Task goal
Please state how many lines in the records below contain the word "Type", giving only the number.
START Extracted material
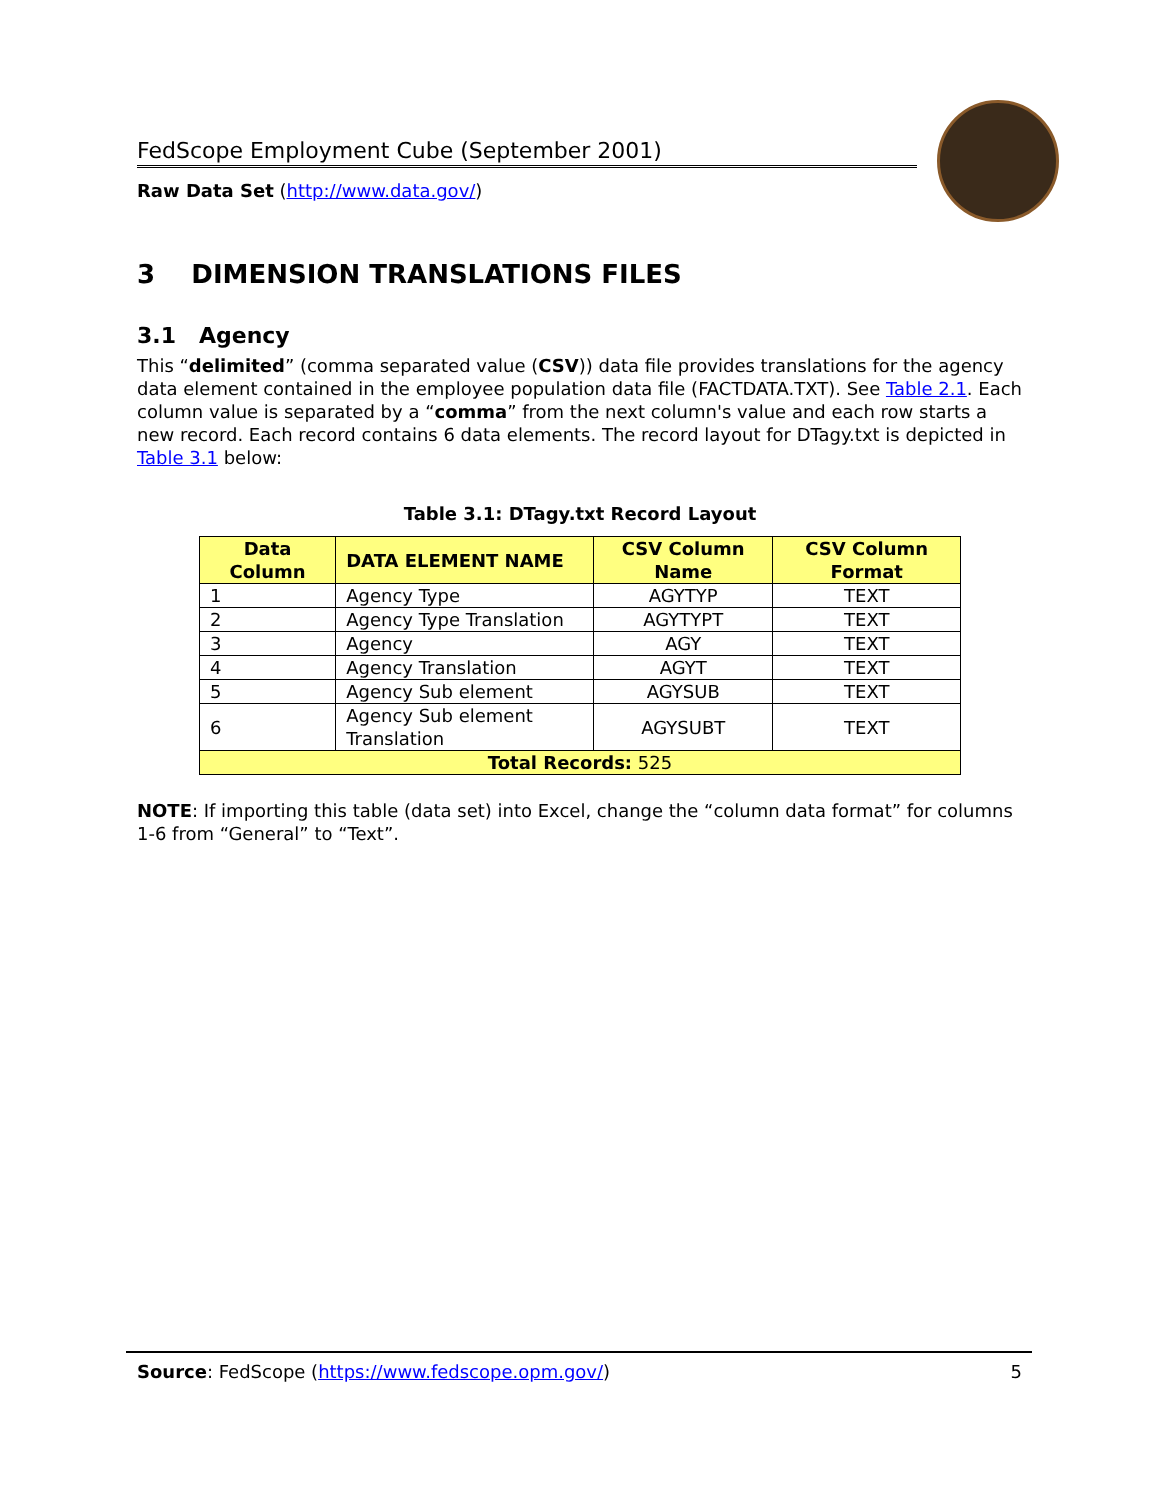FedScope Employment Cube (September 2001)
Raw Data Set (http://www.data.gov/)
3 DIMENSION TRANSLATIONS FILES
3.1 Agency
This “delimited” (comma separated value (CSV)) data file provides translations for the agency data element contained in the employee population data file (FACTDATA.TXT). See Table 2.1. Each column value is separated by a “comma” from the next column's value and each row starts a new record. Each record contains 6 data elements. The record layout for DTagy.txt is depicted in Table 3.1 below:
Table 3.1: DTagy.txt Record Layout
| Data Column | DATA ELEMENT NAME | CSV Column Name | CSV Column Format |
| --- | --- | --- | --- |
| 1 | Agency Type | AGYTYP | TEXT |
| 2 | Agency Type Translation | AGYTYPT | TEXT |
| 3 | Agency | AGY | TEXT |
| 4 | Agency Translation | AGYT | TEXT |
| 5 | Agency Sub element | AGYSUB | TEXT |
| 6 | Agency Sub element Translation | AGYSUBT | TEXT |
| Total Records: 525 | | | |
NOTE: If importing this table (data set) into Excel, change the “column data format” for columns 1-6 from “General” to “Text”.
Source: FedScope (https://www.fedscope.opm.gov/) 5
END Extracted material
Response
2